Sexual agency is woven through the album, especially on “Current Affairs.” Over a stuttering beat, Lorde sings, “He spit in my mouth like he’s saying a prayer.” It’s a line that might have been delivered with swagger on Melodrama, but here it lands as a confession, a sign of how she’s exploring not just pleasure but the vulnerability that comes with giving up control. Later, she’s crying on the phone, insisting nothing’s wrong, caught between her desires and the echoes of her mother’s warnings. It’s one of the sharpest illustrations of how Lorde sings about sex as both freedom and peril.
Generational trauma haunts this record like a shadow. “Favourite Daughter” ties Lorde’s career directly to her mother’s dreams and the artist’s people-pleasing tendencies. “Cause I’m an actress, all of the medals I won for ya, panic attack just to be your favourite daughter,” she sings, stuck between resentment and love.

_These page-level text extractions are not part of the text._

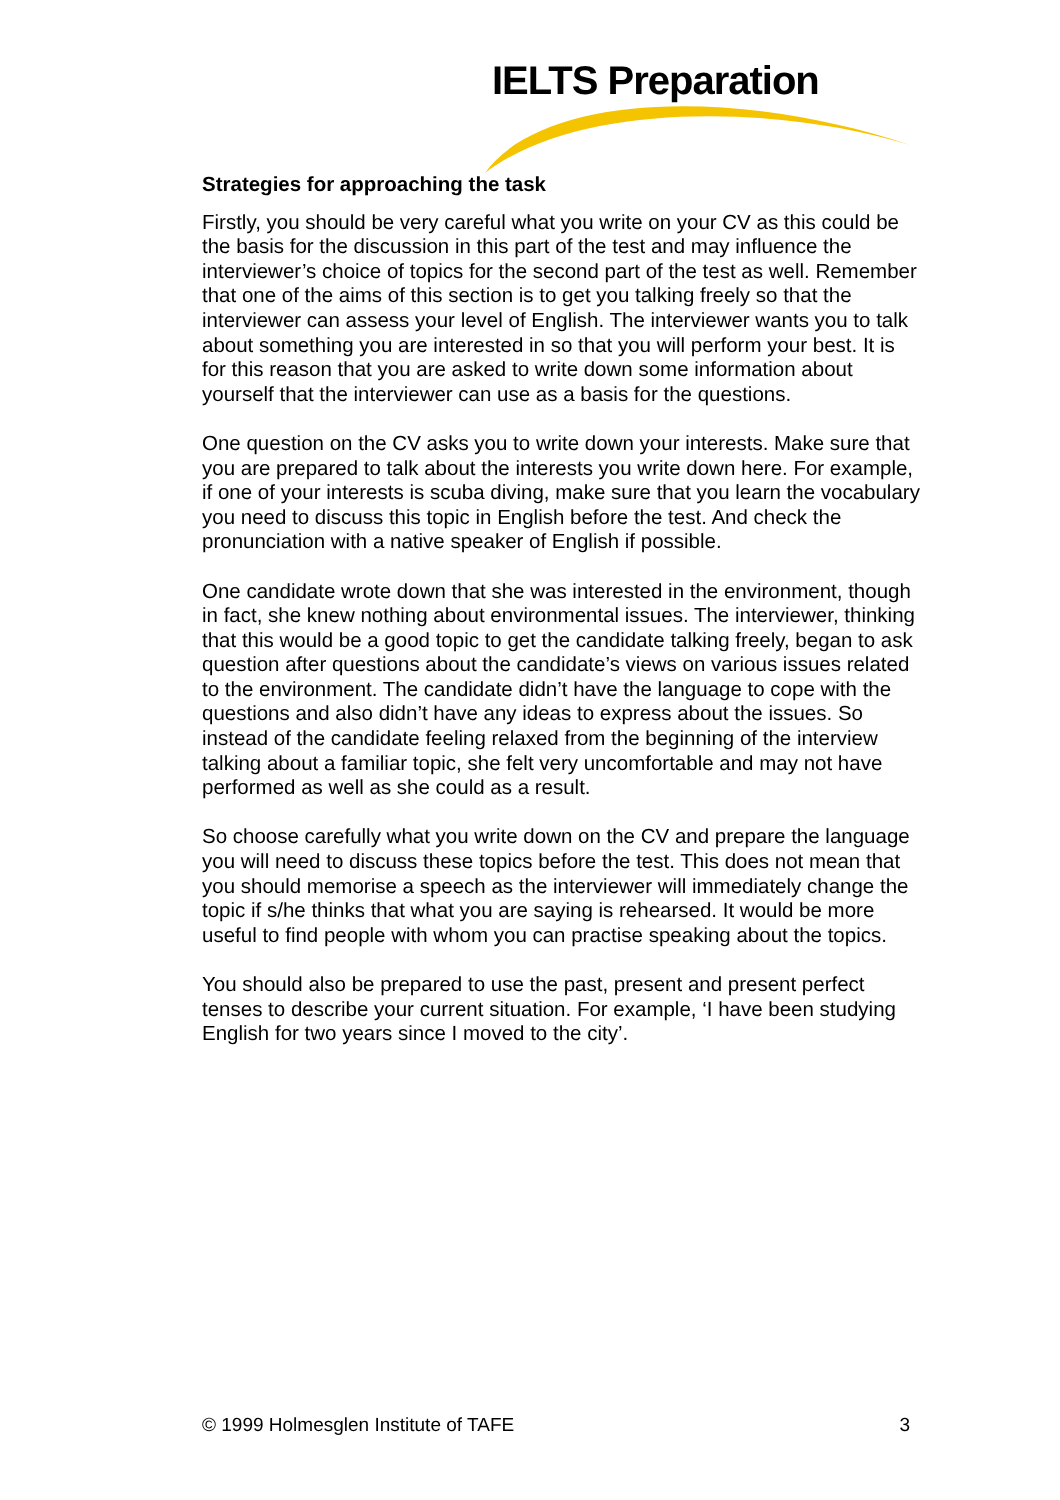IELTS Preparation
Strategies for approaching the task
Firstly, you should be very careful what you write on your CV as this could be the basis for the discussion in this part of the test and may influence the interviewer’s choice of topics for the second part of the test as well. Remember that one of the aims of this section is to get you talking freely so that the interviewer can assess your level of English. The interviewer wants you to talk about something you are interested in so that you will perform your best. It is for this reason that you are asked to write down some information about yourself that the interviewer can use as a basis for the questions.
One question on the CV asks you to write down your interests. Make sure that you are prepared to talk about the interests you write down here. For example, if one of your interests is scuba diving, make sure that you learn the vocabulary you need to discuss this topic in English before the test. And check the pronunciation with a native speaker of English if possible.
One candidate wrote down that she was interested in the environment, though in fact, she knew nothing about environmental issues. The interviewer, thinking that this would be a good topic to get the candidate talking freely, began to ask question after questions about the candidate’s views on various issues related to the environment. The candidate didn’t have the language to cope with the questions and also didn’t have any ideas to express about the issues. So instead of the candidate feeling relaxed from the beginning of the interview talking about a familiar topic, she felt very uncomfortable and may not have performed as well as she could as a result.
So choose carefully what you write down on the CV and prepare the language you will need to discuss these topics before the test. This does not mean that you should memorise a speech as the interviewer will immediately change the topic if s/he thinks that what you are saying is rehearsed. It would be more useful to find people with whom you can practise speaking about the topics.
You should also be prepared to use the past, present and present perfect tenses to describe your current situation. For example, ‘I have been studying English for two years since I moved to the city’.
© 1999 Holmesglen Institute of TAFE 3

The song builds on a clapping beat that keeps rising higher, as if trying to break through some invisible ceiling. After all, if you’re not dancing through your breakdowns, what are you doing? In the second verse, she remembers her mother’s brother who died of a broken heart. This isn’t just pop songwriting; it’s a daughter digging through the rubble of family history, hoping to find herself intact.
Gender fluidity swirls and blurs through “Hammer,” where Lorde declares, “Some days I’m a woman, some days I’m a man.” It’s a blunt, almost casual revelation dropped in the middle of a verse about piercings and auras. On “Man of the Year,” she binds her chest, rides city streets on her bike, and sings of rebirth. The production stays sparse and skeletal, leaving the weight of revelation on her voice alone.
At times, though, minimalism feels like a missed opportunity. There’s so much space in these songs, and sometimes it feels less like artistic restraint and more like unfinished construction. The music occasionally underserves the intensity of Lorde’s lyrics. Yet the flipside is that there’s a thrilling intimacy to how exposed she sounds. That simplicity becomes the point.
Lorde’s voice remains her sharpest weapon. On “Clearblue,” she sings of pregnancy tests and bloodlines passed from mother to daughter, riding a lover until she cries, her vocals layered, feeling ancient and modern at once.
By the time Virgin reaches “David,” she’s singing, “I don’t belong to anyone.” It’s a line that lands like both a goodbye and a beginning. Virgin is Lorde’s clean slate, a rebirth and a record that doesn’t pretend to be pure, but keeps it real.
And if the sound sometimes leaves space empty, it’s only because she’s still deciding what kind of person will fill it next. This is a new Lorde, and by hearing her sing, we get to see a glimpse of her.